* **Records provided**:
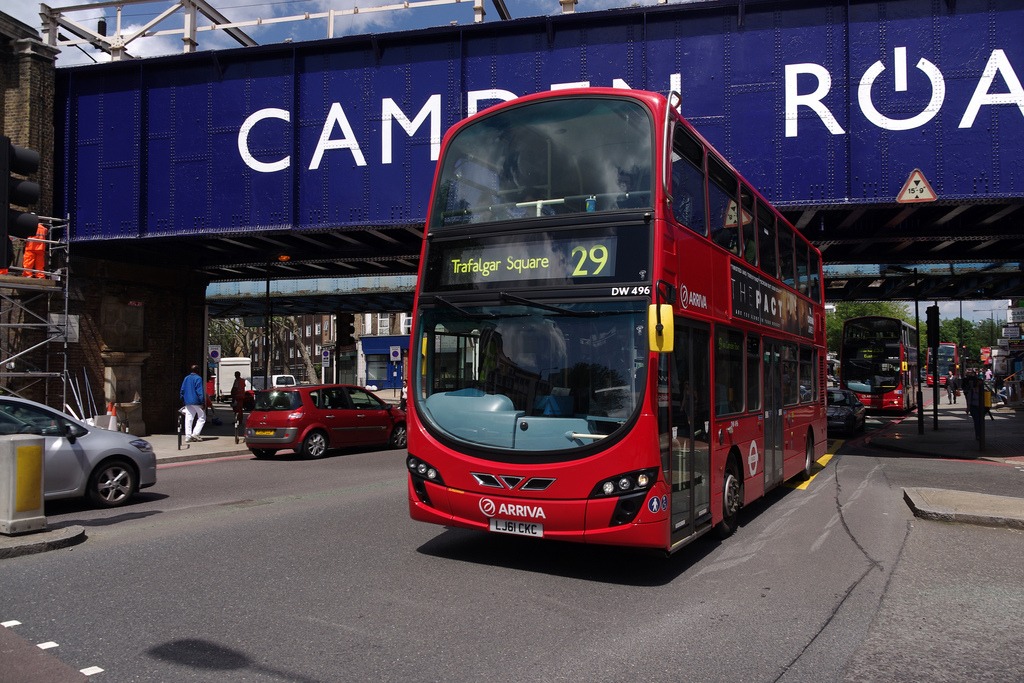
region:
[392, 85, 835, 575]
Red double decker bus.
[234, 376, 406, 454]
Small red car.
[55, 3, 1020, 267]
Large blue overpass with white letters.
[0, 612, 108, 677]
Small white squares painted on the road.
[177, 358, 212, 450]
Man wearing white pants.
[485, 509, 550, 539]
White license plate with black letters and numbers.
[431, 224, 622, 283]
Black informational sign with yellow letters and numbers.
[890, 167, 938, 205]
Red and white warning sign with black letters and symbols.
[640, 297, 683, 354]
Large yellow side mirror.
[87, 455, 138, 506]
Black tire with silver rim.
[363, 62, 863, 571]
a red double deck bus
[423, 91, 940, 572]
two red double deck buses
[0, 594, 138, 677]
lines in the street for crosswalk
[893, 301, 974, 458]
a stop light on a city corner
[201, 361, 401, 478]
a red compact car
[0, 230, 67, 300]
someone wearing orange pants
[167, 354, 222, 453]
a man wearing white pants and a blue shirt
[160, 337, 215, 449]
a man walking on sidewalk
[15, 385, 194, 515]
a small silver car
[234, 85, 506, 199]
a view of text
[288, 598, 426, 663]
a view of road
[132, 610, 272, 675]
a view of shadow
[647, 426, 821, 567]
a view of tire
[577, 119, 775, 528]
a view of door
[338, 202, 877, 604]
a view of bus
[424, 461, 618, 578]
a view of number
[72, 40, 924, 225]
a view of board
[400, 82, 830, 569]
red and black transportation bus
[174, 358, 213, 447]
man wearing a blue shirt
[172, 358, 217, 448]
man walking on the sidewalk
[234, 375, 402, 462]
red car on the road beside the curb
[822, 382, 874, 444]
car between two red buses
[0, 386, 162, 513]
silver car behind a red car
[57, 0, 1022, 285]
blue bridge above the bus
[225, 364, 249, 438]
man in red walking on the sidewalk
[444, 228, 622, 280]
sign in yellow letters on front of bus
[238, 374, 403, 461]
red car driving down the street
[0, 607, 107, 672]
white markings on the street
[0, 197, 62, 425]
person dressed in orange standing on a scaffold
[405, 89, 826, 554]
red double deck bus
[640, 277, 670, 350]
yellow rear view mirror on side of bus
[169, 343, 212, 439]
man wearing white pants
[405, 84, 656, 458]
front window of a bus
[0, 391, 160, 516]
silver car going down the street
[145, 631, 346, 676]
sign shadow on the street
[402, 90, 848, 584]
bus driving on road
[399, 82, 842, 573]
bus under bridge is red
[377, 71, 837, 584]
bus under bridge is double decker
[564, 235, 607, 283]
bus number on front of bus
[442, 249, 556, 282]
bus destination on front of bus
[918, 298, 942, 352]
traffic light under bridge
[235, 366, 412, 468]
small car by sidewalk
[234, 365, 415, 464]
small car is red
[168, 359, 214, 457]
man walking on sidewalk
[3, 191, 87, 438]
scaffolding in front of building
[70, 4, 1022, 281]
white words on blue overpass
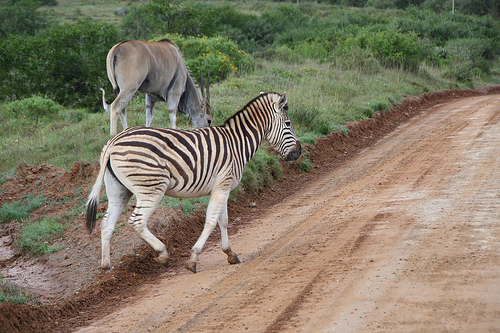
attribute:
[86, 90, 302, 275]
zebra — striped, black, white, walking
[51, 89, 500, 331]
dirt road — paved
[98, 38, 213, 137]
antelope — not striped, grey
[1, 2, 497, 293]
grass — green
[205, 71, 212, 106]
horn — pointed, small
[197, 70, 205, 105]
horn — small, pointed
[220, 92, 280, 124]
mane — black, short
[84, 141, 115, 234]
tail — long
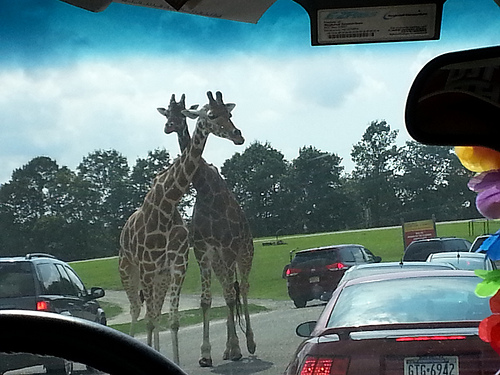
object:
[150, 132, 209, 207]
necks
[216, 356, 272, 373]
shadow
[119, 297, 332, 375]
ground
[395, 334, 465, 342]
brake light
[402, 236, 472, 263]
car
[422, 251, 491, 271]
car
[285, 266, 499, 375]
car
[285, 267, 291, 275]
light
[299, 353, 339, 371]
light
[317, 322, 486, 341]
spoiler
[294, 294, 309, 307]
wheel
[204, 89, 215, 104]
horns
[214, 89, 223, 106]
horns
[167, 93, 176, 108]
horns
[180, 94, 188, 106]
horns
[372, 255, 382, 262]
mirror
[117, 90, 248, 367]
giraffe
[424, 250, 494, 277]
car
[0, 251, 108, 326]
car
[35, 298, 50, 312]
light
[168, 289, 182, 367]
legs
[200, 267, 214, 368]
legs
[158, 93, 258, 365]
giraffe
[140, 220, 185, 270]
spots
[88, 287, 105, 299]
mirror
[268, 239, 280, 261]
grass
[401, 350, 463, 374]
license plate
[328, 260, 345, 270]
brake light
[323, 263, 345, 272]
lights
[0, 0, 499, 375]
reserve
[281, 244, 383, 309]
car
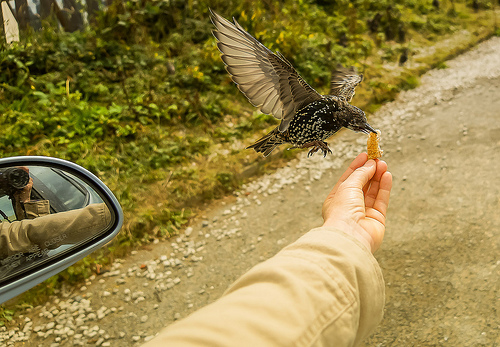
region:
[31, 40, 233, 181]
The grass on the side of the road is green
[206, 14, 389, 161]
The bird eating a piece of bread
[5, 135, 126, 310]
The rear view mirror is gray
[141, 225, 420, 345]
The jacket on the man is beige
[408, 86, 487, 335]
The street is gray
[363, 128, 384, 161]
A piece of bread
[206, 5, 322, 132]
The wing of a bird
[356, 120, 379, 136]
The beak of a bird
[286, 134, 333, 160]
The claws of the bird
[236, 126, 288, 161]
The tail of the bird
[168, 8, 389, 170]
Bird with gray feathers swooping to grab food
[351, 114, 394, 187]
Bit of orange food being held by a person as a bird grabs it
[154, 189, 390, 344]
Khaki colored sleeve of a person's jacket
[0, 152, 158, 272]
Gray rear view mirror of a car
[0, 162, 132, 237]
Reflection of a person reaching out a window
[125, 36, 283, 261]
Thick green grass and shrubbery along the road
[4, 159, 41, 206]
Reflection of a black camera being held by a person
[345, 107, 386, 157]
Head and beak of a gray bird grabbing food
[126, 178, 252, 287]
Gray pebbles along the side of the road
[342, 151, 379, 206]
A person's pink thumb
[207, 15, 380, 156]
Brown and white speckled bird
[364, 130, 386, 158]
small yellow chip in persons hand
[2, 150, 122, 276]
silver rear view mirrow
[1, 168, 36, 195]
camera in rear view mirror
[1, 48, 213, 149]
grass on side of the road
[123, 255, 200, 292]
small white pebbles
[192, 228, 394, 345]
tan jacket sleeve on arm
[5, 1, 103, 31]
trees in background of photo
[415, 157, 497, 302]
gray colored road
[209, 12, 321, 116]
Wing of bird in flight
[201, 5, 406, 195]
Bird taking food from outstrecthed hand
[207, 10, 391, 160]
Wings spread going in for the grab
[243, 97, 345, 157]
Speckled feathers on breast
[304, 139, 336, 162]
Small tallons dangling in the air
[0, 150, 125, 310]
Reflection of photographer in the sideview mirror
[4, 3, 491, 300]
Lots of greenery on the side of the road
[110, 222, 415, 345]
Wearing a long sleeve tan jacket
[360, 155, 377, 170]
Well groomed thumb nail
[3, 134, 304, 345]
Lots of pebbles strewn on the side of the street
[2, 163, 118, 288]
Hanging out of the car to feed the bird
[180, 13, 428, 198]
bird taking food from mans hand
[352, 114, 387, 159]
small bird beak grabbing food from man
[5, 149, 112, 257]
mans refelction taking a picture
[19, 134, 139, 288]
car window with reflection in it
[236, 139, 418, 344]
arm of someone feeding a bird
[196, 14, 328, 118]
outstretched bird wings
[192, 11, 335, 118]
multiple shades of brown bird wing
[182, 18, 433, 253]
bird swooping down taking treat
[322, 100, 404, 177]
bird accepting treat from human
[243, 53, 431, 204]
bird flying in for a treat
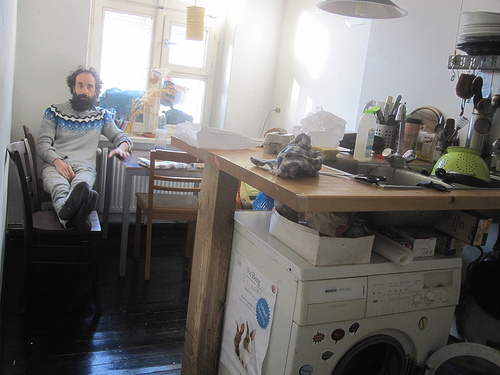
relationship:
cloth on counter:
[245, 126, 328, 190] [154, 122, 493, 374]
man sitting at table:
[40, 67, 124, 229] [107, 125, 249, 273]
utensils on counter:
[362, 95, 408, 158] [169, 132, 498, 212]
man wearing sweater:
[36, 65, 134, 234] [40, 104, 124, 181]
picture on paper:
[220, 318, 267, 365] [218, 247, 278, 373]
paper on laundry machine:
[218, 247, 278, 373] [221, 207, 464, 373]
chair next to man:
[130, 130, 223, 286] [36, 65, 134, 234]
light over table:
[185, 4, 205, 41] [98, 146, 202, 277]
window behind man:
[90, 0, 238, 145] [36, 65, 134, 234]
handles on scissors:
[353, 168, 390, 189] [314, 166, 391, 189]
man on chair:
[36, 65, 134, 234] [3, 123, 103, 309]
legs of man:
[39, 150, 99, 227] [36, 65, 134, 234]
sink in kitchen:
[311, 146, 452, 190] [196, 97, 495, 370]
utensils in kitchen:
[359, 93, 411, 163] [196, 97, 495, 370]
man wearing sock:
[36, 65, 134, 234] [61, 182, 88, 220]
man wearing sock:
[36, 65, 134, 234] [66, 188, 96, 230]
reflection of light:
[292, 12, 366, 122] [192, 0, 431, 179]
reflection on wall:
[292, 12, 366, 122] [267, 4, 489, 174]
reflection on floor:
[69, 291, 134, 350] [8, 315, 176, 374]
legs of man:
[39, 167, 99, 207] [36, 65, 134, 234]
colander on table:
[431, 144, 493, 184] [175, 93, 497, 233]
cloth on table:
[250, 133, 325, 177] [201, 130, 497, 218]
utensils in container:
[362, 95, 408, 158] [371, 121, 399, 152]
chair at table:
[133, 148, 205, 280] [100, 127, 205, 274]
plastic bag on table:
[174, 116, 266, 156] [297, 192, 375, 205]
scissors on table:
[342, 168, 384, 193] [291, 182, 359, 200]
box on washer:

* **Exercise directions**: Print exactly, and only, the lines from the line that contains "plastic bag on" through the last line of the records.

* **Written response**:
plastic bag on table:
[174, 116, 266, 156] [297, 192, 375, 205]
scissors on table:
[342, 168, 384, 193] [291, 182, 359, 200]
box on washer:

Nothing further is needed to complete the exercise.